## SUPPLIED RECORDS
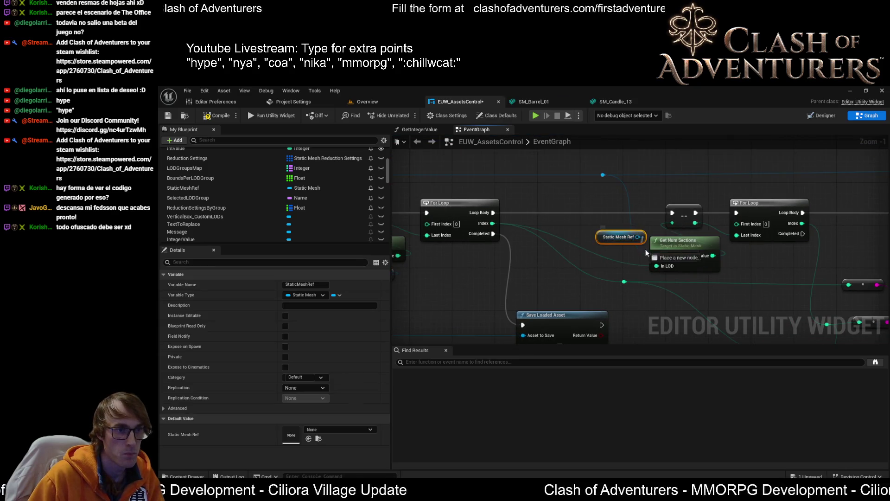
{"action": "mouse_move", "coordinate": [638, 237]}
{"action": "left_mouse_down"}
{"action": "mouse_move", "coordinate": [657, 255]}
{"action": "mouse_move", "coordinate": [604, 231]}
{"action": "mouse_move", "coordinate": [621, 220]}
{"action": "mouse_move", "coordinate": [604, 216]}
{"action": "mouse_move", "coordinate": [582, 239]}
{"action": "left_mouse_up"}
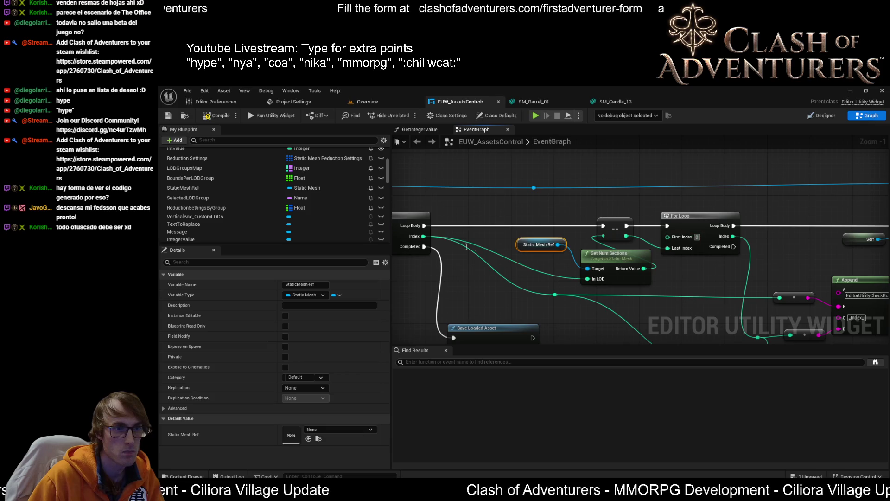
Step: Move the cast-shadow nodes right and feed a pasted StaticMeshRef into Enable Section Cast Shadow's Static Mesh
{"action": "left_click_drag", "start_coordinate": [706, 205], "coordinate": [401, 190]}
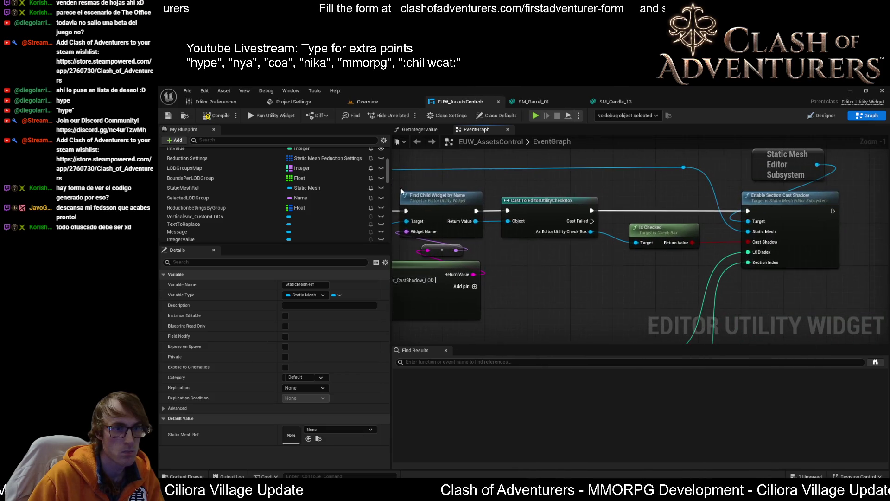
{"action": "scroll", "coordinate": [646, 217], "scroll_direction": "down", "scroll_amount": 1}
{"action": "left_click_drag", "start_coordinate": [645, 217], "coordinate": [594, 209]}
{"action": "left_click_drag", "start_coordinate": [777, 268], "coordinate": [703, 159]}
{"action": "left_click_drag", "start_coordinate": [716, 190], "coordinate": [766, 190]}
{"action": "left_click", "coordinate": [654, 212]}
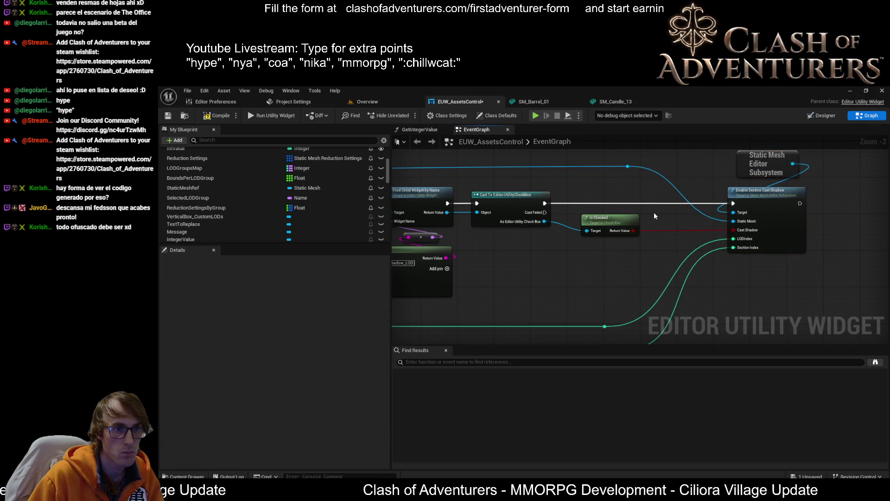
{"action": "key", "text": "ctrl+v"}
{"action": "left_click_drag", "start_coordinate": [683, 215], "coordinate": [734, 222]}
{"action": "left_click_drag", "start_coordinate": [660, 216], "coordinate": [669, 225]}
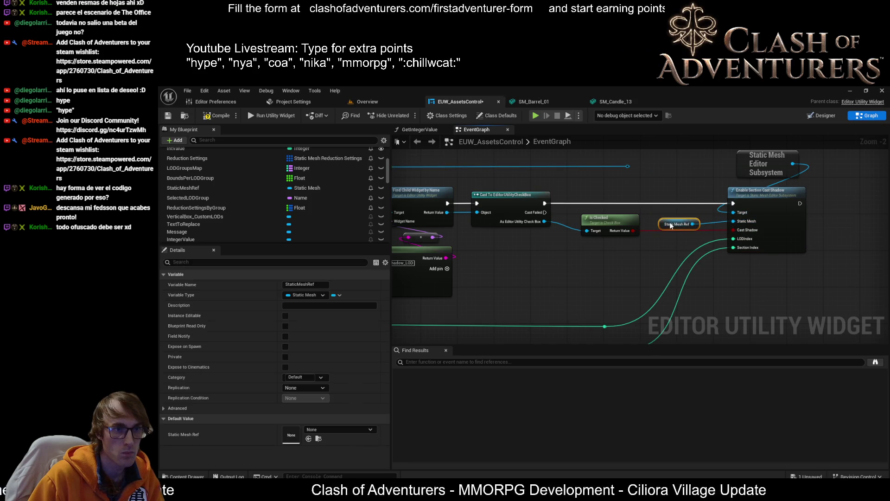
{"action": "scroll", "coordinate": [671, 224], "scroll_direction": "down", "scroll_amount": 2}
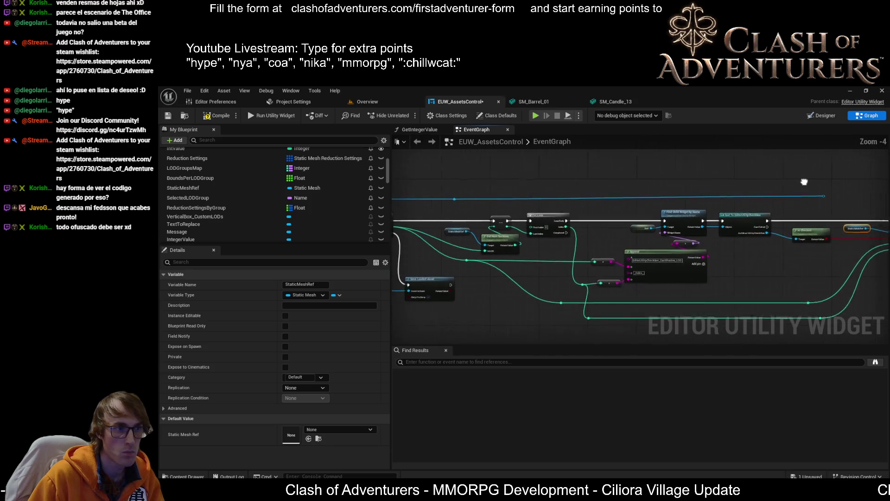
Step: Reposition the button event and loop start nodes down and to the left
{"action": "left_click", "coordinate": [680, 191]}
{"action": "mouse_move", "coordinate": [679, 185]}
{"action": "left_mouse_down"}
{"action": "mouse_move", "coordinate": [692, 191]}
{"action": "mouse_move", "coordinate": [736, 173]}
{"action": "left_mouse_up"}
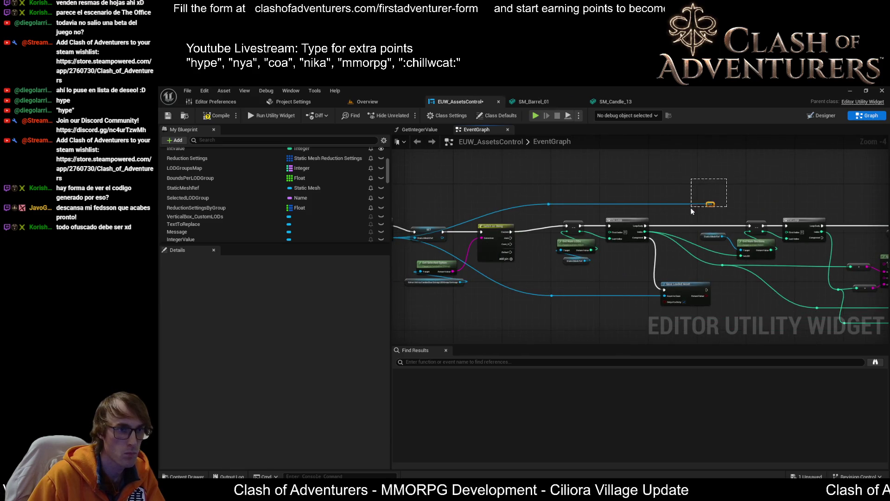
{"action": "scroll", "coordinate": [516, 212], "scroll_direction": "up", "scroll_amount": 4}
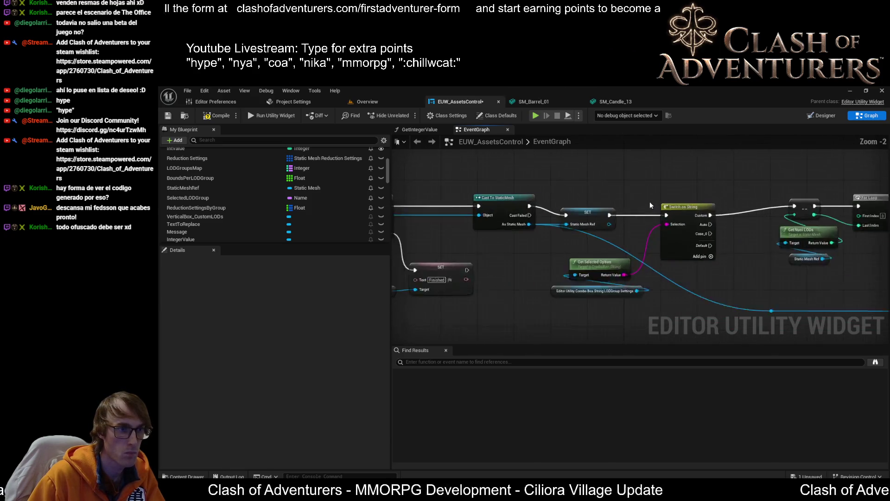
{"action": "scroll", "coordinate": [581, 218], "scroll_direction": "down", "scroll_amount": 5}
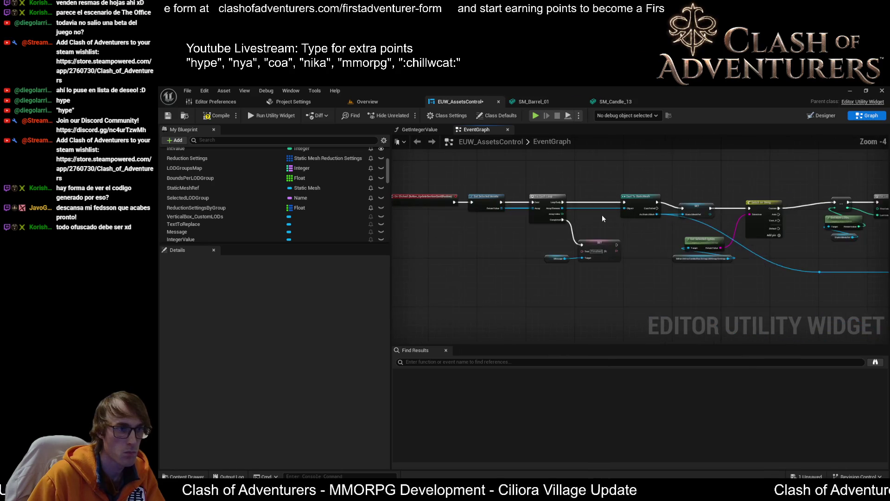
{"action": "left_click_drag", "start_coordinate": [640, 182], "coordinate": [479, 259]}
{"action": "left_click_drag", "start_coordinate": [633, 211], "coordinate": [630, 214]}
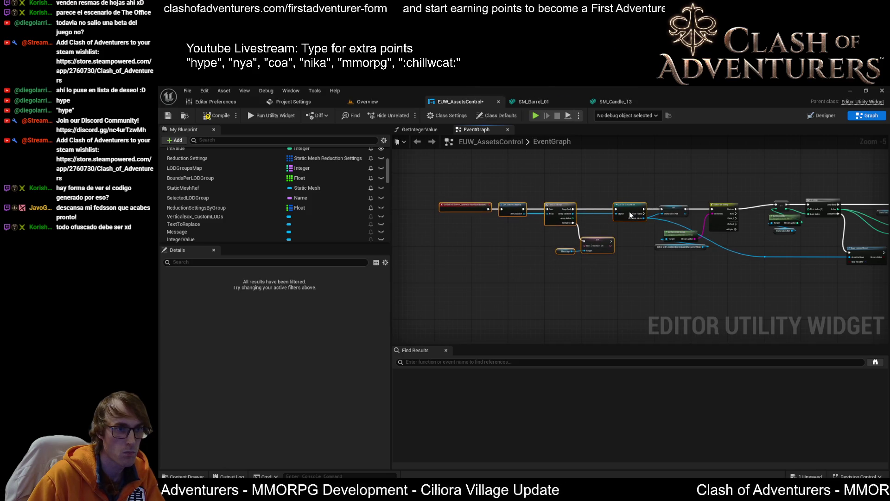
{"action": "scroll", "coordinate": [631, 218], "scroll_direction": "up", "scroll_amount": 3}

## WHAT IS REQUIRED
The entries above need to be transcribed exactly, with the images left out.

## RESPONSE TO THE EXERCISE
{"action": "mouse_move", "coordinate": [638, 237]}
{"action": "left_mouse_down"}
{"action": "mouse_move", "coordinate": [657, 255]}
{"action": "mouse_move", "coordinate": [604, 231]}
{"action": "mouse_move", "coordinate": [621, 220]}
{"action": "mouse_move", "coordinate": [604, 216]}
{"action": "mouse_move", "coordinate": [582, 239]}
{"action": "left_mouse_up"}
Step: Move the cast-shadow nodes right and feed a pasted StaticMeshRef into Enable Section Cast Shadow's Static Mesh
{"action": "left_click_drag", "start_coordinate": [706, 205], "coordinate": [401, 190]}
{"action": "scroll", "coordinate": [646, 217], "scroll_direction": "down", "scroll_amount": 1}
{"action": "left_click_drag", "start_coordinate": [645, 217], "coordinate": [594, 209]}
{"action": "left_click_drag", "start_coordinate": [777, 268], "coordinate": [703, 159]}
{"action": "left_click_drag", "start_coordinate": [716, 190], "coordinate": [766, 190]}
{"action": "left_click", "coordinate": [654, 212]}
{"action": "key", "text": "ctrl+v"}
{"action": "left_click_drag", "start_coordinate": [683, 215], "coordinate": [734, 222]}
{"action": "left_click_drag", "start_coordinate": [660, 216], "coordinate": [669, 225]}
{"action": "scroll", "coordinate": [671, 224], "scroll_direction": "down", "scroll_amount": 2}
Step: Reposition the button event and loop start nodes down and to the left
{"action": "left_click", "coordinate": [680, 191]}
{"action": "mouse_move", "coordinate": [679, 185]}
{"action": "left_mouse_down"}
{"action": "mouse_move", "coordinate": [692, 191]}
{"action": "mouse_move", "coordinate": [736, 173]}
{"action": "left_mouse_up"}
{"action": "scroll", "coordinate": [516, 212], "scroll_direction": "up", "scroll_amount": 4}
{"action": "scroll", "coordinate": [581, 218], "scroll_direction": "down", "scroll_amount": 5}
{"action": "left_click_drag", "start_coordinate": [640, 182], "coordinate": [479, 259]}
{"action": "left_click_drag", "start_coordinate": [633, 211], "coordinate": [630, 214]}
{"action": "scroll", "coordinate": [631, 218], "scroll_direction": "up", "scroll_amount": 3}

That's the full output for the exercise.